> _Passage for review_:

• • • • •

- Genre: Drama
- Based on: Death and Deliverance: The True Story of an Airplane Crash at the North Pole by Robert Mason Lee
- Written by: Paul F. Edwards (as Paul Edwards)
- Directed by: Mark Sobel
- Starring: Richard Chamberlain Catherine Mary Stewart Melanie Mayron Scott Hylands Page Fletcher
- Music by: Amin Bhatia
- Country of origin: Canada
- Original language: English

Production
- Executive producers: Ronald I. Cohen David R. Ginsburg Robert Lantos
- Producers: R.B. Carney Jeff King Wayne Stuart
- Production location: Edmonton
- Cinematography: Miklós Lente
- Editor: Allan Lee
- Running time: 96 minutes
- Production companies: Alliance Communications Corporation Citadel Provocative Pictures

Original release
- Network: ABC
- Release: February 15, 1993

= Ordeal in the Arctic =

1993 television film

Ordeal in the Arctic is a television film written by Paul F. Edwards and directed by Mark Sobel. The film stars Richard Chamberlain, Catherine Mary Stewart, Melanie Mayron, Scott Hylands and Page Fletcher.

The accident that Ordeal in the Arctic depicted, occurred on October 30, 1991, when Canadian Forces Lockheed CC-130E Hercules (130322 Boxtop Flight 22), from 435 Transport and Rescue Squadron (a part of Operation Boxtop), was flying from Edmonton, Alberta via Thule Air Base, Greenland on a bi-annual resupply mission to Canadian Forces Station Alert (CFS Alert). At night, while on final approach to the airstrip, the pilot, John Couch, apparently was flying by sight rather than relying on instruments. The aircraft struck a rocky slope and crashed on Ellesmere Island, approximately 16 km (9.9 miles) short of the runway, resulting in the death of four of the 18 passengers and crew. Subsequent rescue efforts by personnel from CFS Alert, USAF personnel from Thule AB and CF personnel from 440 Squadron, CFB Edmonton, Alberta, and Trenton, Ontario, were hampered by a blizzard and local terrain. Couch died of exposure while awaiting rescue.

• • • • •

> _Aim of the exercise_: Name every actor credited as starring in the film on the Ordeal in the Arctic page. The listing after this text comes from a separate source.

> _The data_:
• • • • •

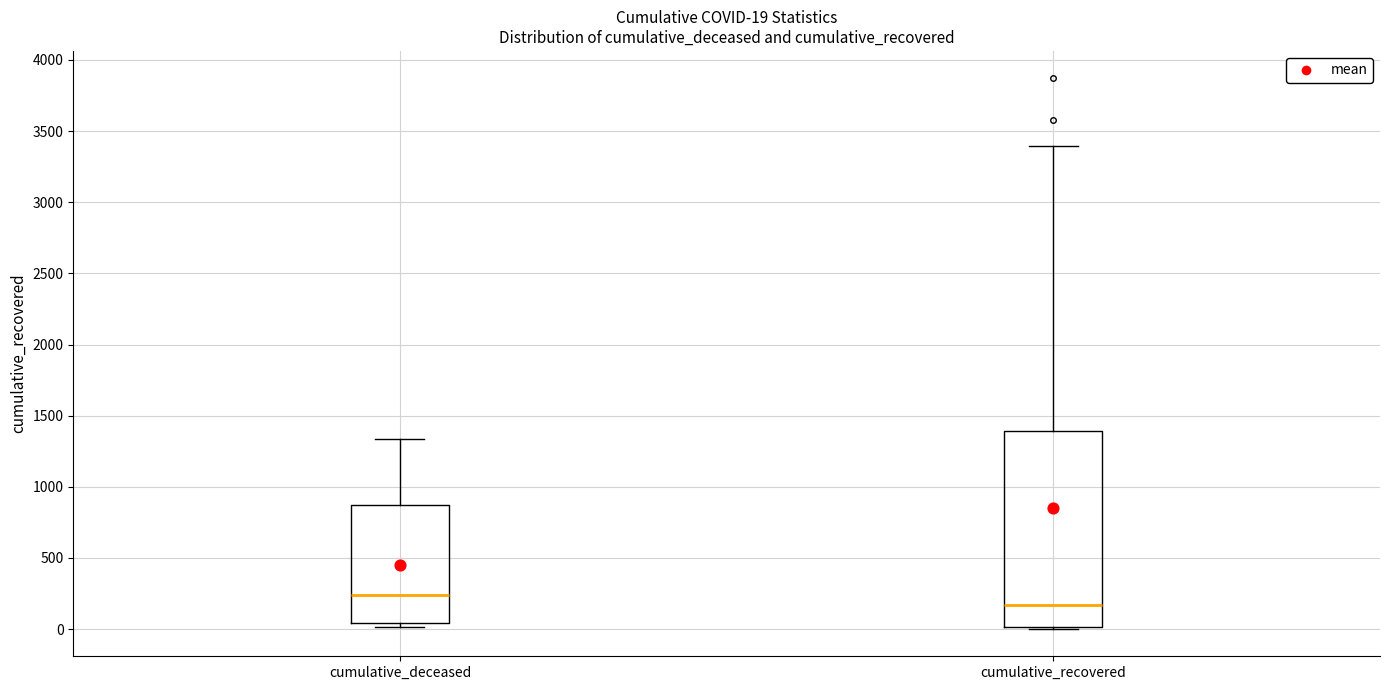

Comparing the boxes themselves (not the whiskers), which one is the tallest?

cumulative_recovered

• • • • •

> _Exercise result_: Richard Chamberlain, Catherine Mary Stewart, Melanie Mayron, Scott Hylands, Page Fletcher